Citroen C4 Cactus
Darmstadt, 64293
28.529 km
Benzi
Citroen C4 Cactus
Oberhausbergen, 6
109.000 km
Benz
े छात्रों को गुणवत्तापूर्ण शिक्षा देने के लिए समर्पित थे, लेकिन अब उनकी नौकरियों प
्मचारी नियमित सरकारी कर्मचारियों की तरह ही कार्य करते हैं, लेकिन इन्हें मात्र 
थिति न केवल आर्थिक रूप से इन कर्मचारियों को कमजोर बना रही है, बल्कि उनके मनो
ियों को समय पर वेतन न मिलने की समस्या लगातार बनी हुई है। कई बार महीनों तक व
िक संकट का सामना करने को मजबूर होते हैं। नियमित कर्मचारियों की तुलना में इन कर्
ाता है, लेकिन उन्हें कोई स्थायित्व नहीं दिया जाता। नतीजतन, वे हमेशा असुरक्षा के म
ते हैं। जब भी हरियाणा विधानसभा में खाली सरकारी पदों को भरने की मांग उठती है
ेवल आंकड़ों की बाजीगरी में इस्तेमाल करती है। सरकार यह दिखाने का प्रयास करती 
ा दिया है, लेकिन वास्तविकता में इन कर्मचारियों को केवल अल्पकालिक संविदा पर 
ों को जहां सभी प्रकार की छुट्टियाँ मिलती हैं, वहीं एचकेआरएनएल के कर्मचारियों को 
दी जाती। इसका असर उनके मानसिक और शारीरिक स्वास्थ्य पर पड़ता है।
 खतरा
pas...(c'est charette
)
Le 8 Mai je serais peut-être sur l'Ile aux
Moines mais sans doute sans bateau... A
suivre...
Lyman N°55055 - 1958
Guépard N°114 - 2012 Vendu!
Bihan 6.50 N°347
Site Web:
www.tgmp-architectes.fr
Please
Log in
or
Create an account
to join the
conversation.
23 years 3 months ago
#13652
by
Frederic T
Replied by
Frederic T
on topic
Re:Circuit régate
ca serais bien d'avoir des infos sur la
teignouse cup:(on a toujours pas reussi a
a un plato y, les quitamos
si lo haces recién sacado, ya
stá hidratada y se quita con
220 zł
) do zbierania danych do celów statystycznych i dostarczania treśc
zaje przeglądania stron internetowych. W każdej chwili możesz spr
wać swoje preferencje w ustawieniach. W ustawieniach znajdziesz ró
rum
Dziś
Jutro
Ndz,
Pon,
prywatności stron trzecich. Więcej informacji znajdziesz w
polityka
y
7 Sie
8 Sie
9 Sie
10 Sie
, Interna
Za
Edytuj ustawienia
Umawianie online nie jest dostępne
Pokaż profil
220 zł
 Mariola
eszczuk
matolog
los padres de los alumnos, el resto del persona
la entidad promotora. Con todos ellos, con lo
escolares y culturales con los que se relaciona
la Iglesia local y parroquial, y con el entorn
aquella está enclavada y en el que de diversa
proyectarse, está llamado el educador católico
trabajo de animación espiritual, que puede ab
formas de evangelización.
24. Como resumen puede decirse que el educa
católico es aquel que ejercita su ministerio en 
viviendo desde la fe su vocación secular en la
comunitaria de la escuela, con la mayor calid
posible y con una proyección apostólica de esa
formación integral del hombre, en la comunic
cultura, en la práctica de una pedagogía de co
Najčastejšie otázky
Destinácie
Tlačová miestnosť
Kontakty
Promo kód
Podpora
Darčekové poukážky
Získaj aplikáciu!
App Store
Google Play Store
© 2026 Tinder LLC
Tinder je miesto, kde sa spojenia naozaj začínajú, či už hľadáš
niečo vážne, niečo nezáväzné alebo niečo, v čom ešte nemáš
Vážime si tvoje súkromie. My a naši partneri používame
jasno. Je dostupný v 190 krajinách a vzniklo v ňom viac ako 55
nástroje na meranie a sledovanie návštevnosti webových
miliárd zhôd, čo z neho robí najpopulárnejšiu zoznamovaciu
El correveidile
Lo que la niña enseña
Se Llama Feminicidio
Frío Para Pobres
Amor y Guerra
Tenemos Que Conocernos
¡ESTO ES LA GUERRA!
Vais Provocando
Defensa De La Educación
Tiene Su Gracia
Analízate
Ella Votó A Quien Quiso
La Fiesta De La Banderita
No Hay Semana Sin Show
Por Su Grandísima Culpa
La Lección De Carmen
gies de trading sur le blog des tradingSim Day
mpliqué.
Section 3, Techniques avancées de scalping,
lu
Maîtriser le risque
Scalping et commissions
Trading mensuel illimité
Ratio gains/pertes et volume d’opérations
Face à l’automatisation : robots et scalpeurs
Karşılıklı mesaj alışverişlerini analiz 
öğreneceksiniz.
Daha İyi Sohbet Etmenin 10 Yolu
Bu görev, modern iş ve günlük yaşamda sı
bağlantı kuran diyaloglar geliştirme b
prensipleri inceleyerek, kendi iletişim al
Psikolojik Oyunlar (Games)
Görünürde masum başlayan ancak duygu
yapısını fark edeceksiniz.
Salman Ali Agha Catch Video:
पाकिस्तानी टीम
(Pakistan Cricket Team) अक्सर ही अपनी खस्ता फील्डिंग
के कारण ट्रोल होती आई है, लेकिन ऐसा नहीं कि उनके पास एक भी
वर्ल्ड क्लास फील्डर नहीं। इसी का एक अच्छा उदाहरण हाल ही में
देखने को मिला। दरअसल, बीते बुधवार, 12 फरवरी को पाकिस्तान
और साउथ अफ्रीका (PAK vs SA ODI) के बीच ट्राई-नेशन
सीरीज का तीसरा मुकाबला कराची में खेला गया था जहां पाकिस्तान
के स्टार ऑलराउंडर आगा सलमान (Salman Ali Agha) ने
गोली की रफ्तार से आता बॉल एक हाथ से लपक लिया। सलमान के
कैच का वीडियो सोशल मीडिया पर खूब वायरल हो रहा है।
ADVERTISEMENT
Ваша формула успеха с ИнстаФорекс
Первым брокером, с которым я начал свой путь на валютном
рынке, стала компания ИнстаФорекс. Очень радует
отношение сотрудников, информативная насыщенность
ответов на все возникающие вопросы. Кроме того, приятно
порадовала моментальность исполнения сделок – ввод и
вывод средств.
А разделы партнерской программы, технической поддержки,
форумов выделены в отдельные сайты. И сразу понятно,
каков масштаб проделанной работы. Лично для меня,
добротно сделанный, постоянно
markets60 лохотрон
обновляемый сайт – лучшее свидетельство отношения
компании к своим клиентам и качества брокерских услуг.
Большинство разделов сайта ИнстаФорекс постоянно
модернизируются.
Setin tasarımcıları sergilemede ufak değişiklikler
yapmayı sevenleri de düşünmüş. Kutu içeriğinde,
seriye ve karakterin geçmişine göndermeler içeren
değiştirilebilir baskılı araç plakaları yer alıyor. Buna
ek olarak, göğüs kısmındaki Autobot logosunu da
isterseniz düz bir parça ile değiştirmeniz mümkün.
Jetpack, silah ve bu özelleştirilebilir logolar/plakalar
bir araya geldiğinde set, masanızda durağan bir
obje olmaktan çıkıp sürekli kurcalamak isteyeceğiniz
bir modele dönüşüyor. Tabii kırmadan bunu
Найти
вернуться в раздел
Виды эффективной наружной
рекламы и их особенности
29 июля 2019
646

[Task goal] Search the listing above for the lines with "कैच का वीडियो" and "ответов на все", then output those lines and all lines between them exactly.

[Your response]
कैच का वीडियो सोशल मीडिया पर खूब वायरल हो रहा है।
ADVERTISEMENT
Ваша формула успеха с ИнстаФорекс
Первым брокером, с которым я начал свой путь на валютном
рынке, стала компания ИнстаФорекс. Очень радует
отношение сотрудников, информативная насыщенность
ответов на все возникающие вопросы. Кроме того, приятно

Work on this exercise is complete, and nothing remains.